Informações podem ser resumidas e censuradas pela acusação antes de serem entregues à defesa, desde que revistas por um juiz para garantir precisão.
"A autoridade que está em vigor é o estatuto de 2009. Realmente é preciso promulgar um manual, e esperamos que isso ocorra em breve. Mas, enquanto isso, os juízes seguem atuando como podem", afirmou John Murphy, promotor-chefe das comissões militares.
"Algumas mudanças são cosméticas, outras reais", disse Berrigan. "Ainda estamos longe de um julgamento realmente justo. Mas as exigências para admissão de provas obtidas sob coerção melhoraram."
Com ou sem mudança, a manutenção do sistema em si e a enorme liberdade de acusações que ele permite oferecem motivo suficiente para críticas de grupos de direitos humanos.
O sudanês Noor, por exemplo, deverá ser julgado por conspiração e apoio material ao terrorismo -supostamente liderou um campo de treinamento para terroristas no Afeganistão e entregou um aparelho de fax ao líder terrorista Osama bin Laden. Mas "apoio material não deveria ser crime de guerra", afirmou à Folha Andrea Prasow, analista sênior da ONG Human Rights Watch para terrorismo que já defendeu acusados nas comissões. "E mesmo que fosse, deveria ser julgado em tribunais civis. Comissões não têm credibilidade nem legitimidade."

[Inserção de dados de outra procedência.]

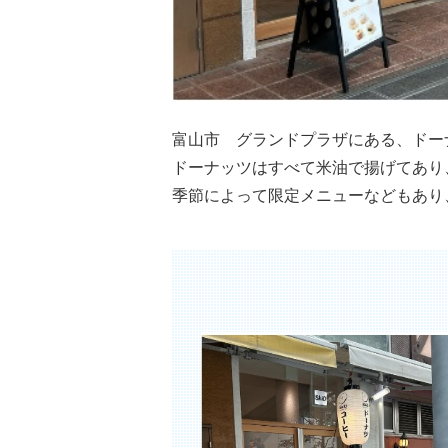
富山市 グランドプラザにある、ドー
ドーナッツはすべて米油で揚げてあり
季節によって限定メニューなどもあり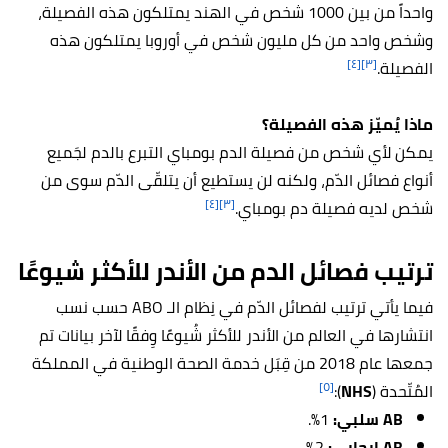
واحداً من بين 1000 شخص في الهند يمتلكون هذه الفصيلة،
وشخص واحد من كل مليون شخص في أوروبا يمتلكون هذه
[٤]
[٣]
الفصيلة.
ماذا يُميّز هذه الفصيلة؟
يمكن لأي شخص من فصيلة الدم بومباي التبرع بالدم لجَميع
أنواع فصائل الدّم، ولكنه لن يستطيع أن يتلقّى الدّم سوى من
[٤]
[٣]
شخص لديه فصيلة دم بومباي.
ترتيب فصائل الدم من الأندر للأكثر شيوعًا
فيما يأتي ترتيب لفصائل الدّم في نِظام الـ ABO حسب نسب
انتشارها في العالم من الأندر للأكثر شُيوعًا وِفقًا لآخر بيانات تم
جمعها عام 2018 من قِبَل خدمة الصحة الوطنية في المملكة
[٥]
المُتّحدة (
NHS
):
AB سلبي:
1%.
AB إيجابي:
2%.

O promotor Murphy contesta. "A decisão de usar comissões ou tribunais civis é política. Se nossos líderes creem que é mais apropriado julgar os acusados em tribunais de guerra, que refletem a realidade de sua captura em campos de batalha e não são criminosos comuns, então faremos isso."
Prasow não esconde a decepção com Obama pela demora em cumprir as promessas. "Imprimi um cópia da ordem executiva para o fechamento do centro de detenção e a colei na porta do meu escritório no ano passado. É muito frustrante me ver ainda em Guantánamo em abril de 2010."